Attendees of the meeting included video game developers, members of Congress, representatives from the Entertainment Software Association (ESA) and the Entertainment Software Rating Board (ESRB), and critics of violent video games. Missing from the meeting were any scientists or psychologists that could give an educated assessment of any link between violent video games and violent tendencies.
After showing the above video, an attendee of the meeting told The Washington Post that Trump said: “This is violent, isn’t it?”
Yes it is, Mr. President.
The clips chosen show a myriad of violence being perpetrated against humans in video games, like the X-ray clips of people being shot from the game Sniper Elite 4 or the airport shooting scene from Call of Duty: Modern Warfare 2 known as “No Russian,” which with no context seems like a glorification of mass shootings when in fact it’s the opposite.
Many of the clips seem to be ripped straight from peoples’ YouTube channels — you can see their watermarks and logos in the bottom corners of some of the clips — which is, of course, copyright infringement.
“We discussed the numerous scientific studies establishing that there is no connection between video games and violence”
The ESA released a statement after the meeting, which stands by the study-backed notion that there’s no correlation between video games and violence.
“We welcomed the opportunity today to meet with the president and other elected officials at the White House,” The ESA said in a statement. “We discussed the numerous scientific studies establishing that there is no connection between video games and violence, First Amendment protection of video games, and how our industry’s rating system effectively helps parents make informed entertainment choices. We appreciate the president’s receptive and comprehensive approach to this discussion.”
The statement paints a pretty positive picture of the meeting, although another attendee, Media Research Council President Brent Bozell told The Washington Post that Trump was clearly uncomfortable with depictions of violence in video games.
“I think he’s deeply disturbed by some of the things you see in these video games that are so darn violent, viciously violent, and clearly inappropriate for children, and I think he’s bothered by that,” Bozell said.
Trump made this position clear in February when he stated that he thought violent movies and video games negatively impact the minds of younger individuals and suggested that we implement a rating system to keep kids from seeing violence in their entertainment. Luckily, both movies and games already have restrictive rating systems.
After the meeting, the president seemed to hold the same mindset, despite contrary evidence.
“The president acknowledged some studies have indicated there is a correlation between video game violence and real violence,” The White House said in a statement. “The conversation centered on whether violent video games, including games that graphically simulate killing, desensitize our community to violence.”
Meanwhile, Florida Senator Marco Rubio contradicted this, telling The Washington Post that he acknowledges there’s no link between video games and violence.
The White House appears to have an agenda that puts the blame of violence and school shootings on video games instead of other, more concrete catalysts like easy access to guns and lax gun control laws and isn’t interested in changing its position.

_Record extracts_
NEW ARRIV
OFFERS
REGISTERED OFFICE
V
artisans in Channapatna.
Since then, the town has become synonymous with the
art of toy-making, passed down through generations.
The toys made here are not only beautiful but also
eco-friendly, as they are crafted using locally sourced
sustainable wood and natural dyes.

_Things to do_
[A] Rewrite the passage of the article on the White House video game meeting between "The statement paints" and "in video games.", inclusive, changing "uncomfortable" to "uneasy".
[B] Reproduce every line of the listing as it stands, without alteration.

_Solutions to the tasks_
[A]
The statement paints a pretty positive picture of the meeting, although another attendee, Media Research Council President Brent Bozell told The Washington Post that Trump was clearly uneasy with depictions of violence in video games.

[B]
NEW ARRIV
OFFERS
REGISTERED OFFICE
V
artisans in Channapatna.
Since then, the town has become synonymous with the
art of toy-making, passed down through generations.
The toys made here are not only beautiful but also
eco-friendly, as they are crafted using locally sourced
sustainable wood and natural dyes.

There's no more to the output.